• ITEM DA TAREFA 1:
Devolva o trecho do texto sobre a agricultura familiar no Sul do Brasil que fica entre "O contexto no" e "Sul do Brasil.", incluindo esses dois limites.
• ITEM DA TAREFA 2:
Responda às perguntas abaixo com base no texto sobre a agricultura familiar no Sul do Brasil.
(a) Em que anos se situa o quarto período do processo de instituição do espaço rural na Região Sul?
(b) Em que ano se deu o advento da República no Brasil?
(c) Nas mãos de quem continuaram os interesses da agricultura de exportação?
• ITEM DA TAREFA 3:
Continue o texto sobre a agricultura familiar no Sul do Brasil a partir do ponto em que ele termina.

• TEXTO DE ORIGEM:
O contexto no qual despontou a agricultura familiar da
Região Sul do Brasil é um exemplo desse enfretamento que se dá, mesmo
prevalecendo uma outra lógica de apropriação privada terras no território
nacional. As circunstâncias históricas engendradas naquela região
possibilitaram uma diferença essencial na estratégia de reprodução
socioeconômica do agricultor familiar brasileiro: sua resistência social, a
luta pela terra, fez com que ele forjasse a si mesmo e às suas condições de existência e reprodução
socioeconômica tornando-se um ator social relevante na instituição do espaço
rural da Região Sul do Brasil.
Delimita-se, ao menos, em quatro períodos o processo
de instituição do espaço rural na Região Sul do Brasil: desenho territorial,
desempenho agropecuário, combate à degradação dos solos e consolidação dos
principais atores sociais. O primeiro período é marcado pela organização social
e produtiva do território a partir dos núcleos coloniais em resposta ao
desabastecimento regional, decorrente da desestruturação do sistema colonial,
nos anos de 1870 e 1900; o segundo período é marcado pelos conflitos entre
posseiros e empresas colonizadoras, pela política oficial de colonização e pela
ascensão de um novo ator, o agricultor familiar, nos anos de 1910 e 1950; o
terceiro período é marcado pela intensificação do processo mecanização
agropecuária, forte crescimento agrícola, êxodo rural e agravamento da
degradação dos solos, nos anos de 1960 e 1980; o quarto período é marcado pela
política de combate à degradação dos solos e de fortalecimento da agricultura
familiar, nos anos de 1990 e 2000.
O advento da República no Brasil em 1889 deixou
indefinida a participação do governo federal no processo de colonização interna
e os governos estaduais e municipais deixaram o movimento de ocupação com a
iniciativa privada. Já os interesse da agricultura de exportação continuaram
nas mãos da aristocracia açucareira (Região Nordeste) e dos cafeicultores
(Região Sudeste) e em estreito vínculo com o desempenho do Estado, que se
esmerou em atender os interesses destes setores. Nesse contexto, o Rio grande
do Sul, província localizada na região Sul do Brasil, constituiu-se uma
exceção.
O fato de ser uma província que atraía mais a atenção
das correntes imigratórias levou os possuidores de terras a se interessarem
mais pela legalização de suas propriedades. Naturalmente, a diferença com São
Paulo reside no fato de que ali a imigração se dirigia para os núcleos de
pequenas propriedades e não para a chamada colonização particular (Silva, 1996:
200).

• DADOS PARA REVISÃO:
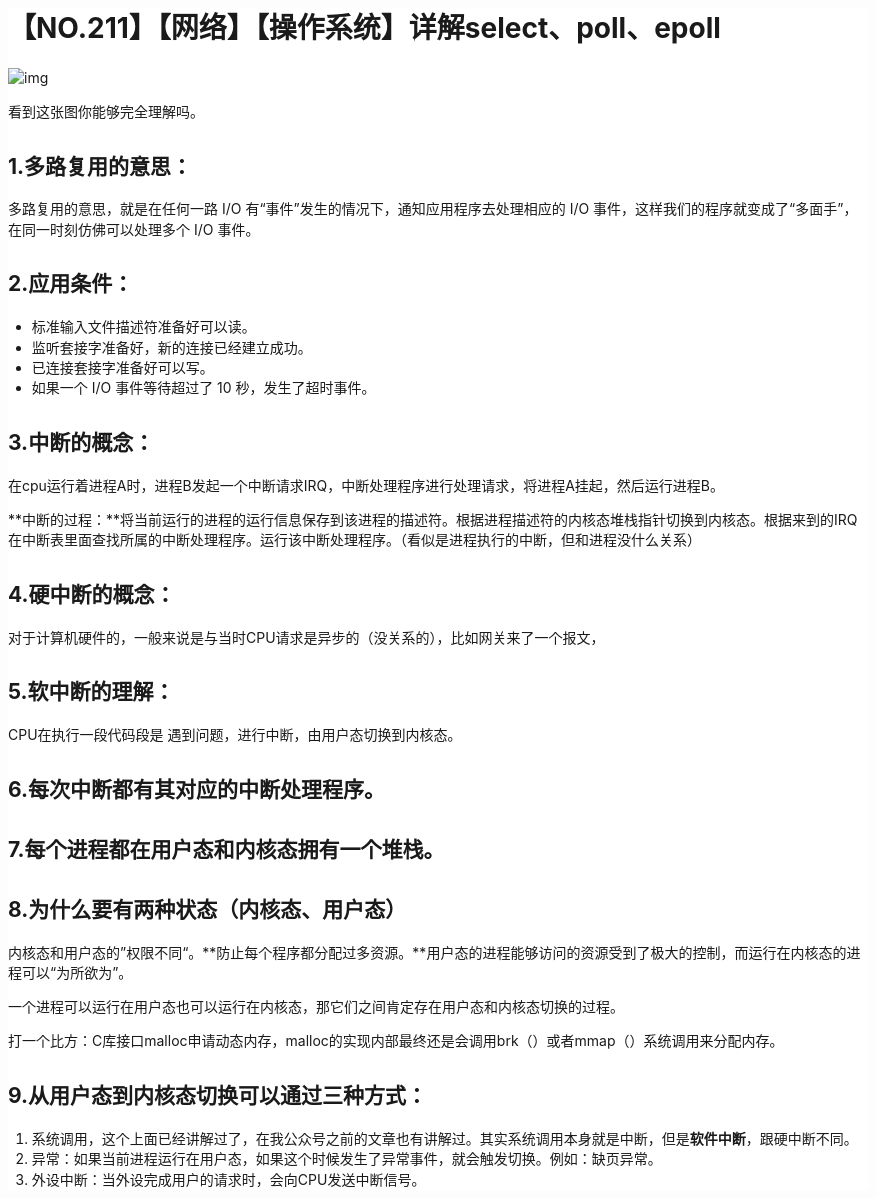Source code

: # 【NO.211】【网络】【操作系统】详解select、poll、epoll



![img](https://pic4.zhimg.com/80/v2-164fd025311cab5f387a438474e77c3f_720w.webp)

看到这张图你能够完全理解吗。

## **1.多路复用的意思：**

多路复用的意思，就是在任何一路 I/O 有“事件”发生的情况下，通知应用程序去处理相应的 I/O 事件，这样我们的程序就变成了“多面手”，在同一时刻仿佛可以处理多个 I/O 事件。

## **2.应用条件：**

- 标准输入文件描述符准备好可以读。
- 监听套接字准备好，新的连接已经建立成功。
- 已连接套接字准备好可以写。
- 如果一个 I/O 事件等待超过了 10 秒，发生了超时事件。

## **3.中断的概念：**

在cpu运行着进程A时，进程B发起一个中断请求IRQ，中断处理程序进行处理请求，将进程A挂起，然后运行进程B。

**中断的过程：**将当前运行的进程的运行信息保存到该进程的描述符。根据进程描述符的内核态堆栈指针切换到内核态。根据来到的IRQ在中断表里面查找所属的中断处理程序。运行该中断处理程序。（看似是进程执行的中断，但和进程没什么关系）

## **4.硬中断的概念：**

对于计算机硬件的，一般来说是与当时CPU请求是异步的（没关系的），比如网关来了一个报文，

## **5.软中断的理解：**

CPU在执行一段代码段是 遇到问题，进行中断，由用户态切换到内核态。

## **6.每次中断都有其对应的中断处理程序。**

## **7.每个进程都在用户态和内核态拥有一个堆栈。**

## **8.为什么要有两种状态（内核态、用户态）**

内核态和用户态的”权限不同“。**防止每个程序都分配过多资源。**用户态的进程能够访问的资源受到了极大的控制，而运行在内核态的进程可以“为所欲为”。

一个进程可以运行在用户态也可以运行在内核态，那它们之间肯定存在用户态和内核态切换的过程。

打一个比方：C库接口malloc申请动态内存，malloc的实现内部最终还是会调用brk（）或者mmap（）系统调用来分配内存。

## **9.从用户态到内核态切换可以通过三种方式：**

1. 系统调用，这个上面已经讲解过了，在我公众号之前的文章也有讲解过。其实系统调用本身就是中断，但是**软件中断**，跟硬中断不同。
2. 异常：如果当前进程运行在用户态，如果这个时候发生了异常事件，就会触发切换。例如：缺页异常。
3. 外设中断：当外设完成用户的请求时，会向CPU发送中断信号。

• RESPOSTA FINAL 1:
O contexto no qual despontou a agricultura familiar da
Região Sul do Brasil é um exemplo desse enfretamento que se dá, mesmo
prevalecendo uma outra lógica de apropriação privada terras no território
nacional. As circunstâncias históricas engendradas naquela região
possibilitaram uma diferença essencial na estratégia de reprodução
socioeconômica do agricultor familiar brasileiro: sua resistência social, a
luta pela terra, fez com que ele forjasse a si mesmo e às suas condições de existência e reprodução
socioeconômica tornando-se um ator social relevante na instituição do espaço
rural da Região Sul do Brasil.

• RESPOSTA FINAL 2:
(a) Nos anos de 1990 e 2000.
(b) Em 1889.
(c) Nas mãos da aristocracia açucareira (Região Nordeste) e dos cafeicultores (Região Sudeste).

• RESPOSTA FINAL 3:
Mas, tal exceção, não significava um rompimento com a
regra geral do processo de apropriação territorial. Apesar da política de
terras ser implementada a partir de mecanismos e instrumentos estaduais, são as
regularidades do processo que interessam. Havia, segundo Silva, três fenômenos
que imprimiam características fundamentais à apropriação de terras no Brasil: 1) a rápida adaptação da Lei de Terras aos interesses
dos posseiros, que pressionavam pela dilatação dos prazos de legitimação da
posse da terra, com a anuência de praticamente todos os governos estaduais até
o final da Primeira República, em 1930; 2) o agravamento da apropriação de terras públicas, por
meio da ocupação e invasão, promovida por posseiros, sem que houvesse qualquer
tipo de coerção por parte dos poderes públicos; e 3) a emergência do coronelismo –e seu
corolário, a violência no campo– como característica principal da passagem das
terras de domínio publico (devolutas) para o domínio privado. Dadas
regularidades do processo de apropriação privada, pode-se entender a
especificidade da dinâmica de ocupação territorial de um dos três estados (Rio
Grande do Sul, Paraná e Santa Catarina) da Região Sul do Brasil, o Estado do
Paraná, que internalizou no seu território boa parte do processo de expansão da
cafeicultura de São Paulo.
4.1. Economia rural do território paranaense
Observando o ciclo madereiro-cafeeiro no Sul do país
não se terá dúvidas sobre as marcas indeléveis, tão profundas quanto
duradouras, deixadas no espaço rural paranaense, desequilibrando o balanço
econômico-ecológico do território. Entrando pela região Norte do Paraná, o café
paulista ocupa toda a região nordeste do estado, o Norte Velho, lá pela
segunda metade do século dezenove, começando pelas terras ocupadas pela
Companhia de Terras Norte do Paraná, seguindo pelas margens do rio Paraná, onde
se localizavam as terras mais férteis. Essa região era praticamente um
prolongamento da economia cafeeira paulista.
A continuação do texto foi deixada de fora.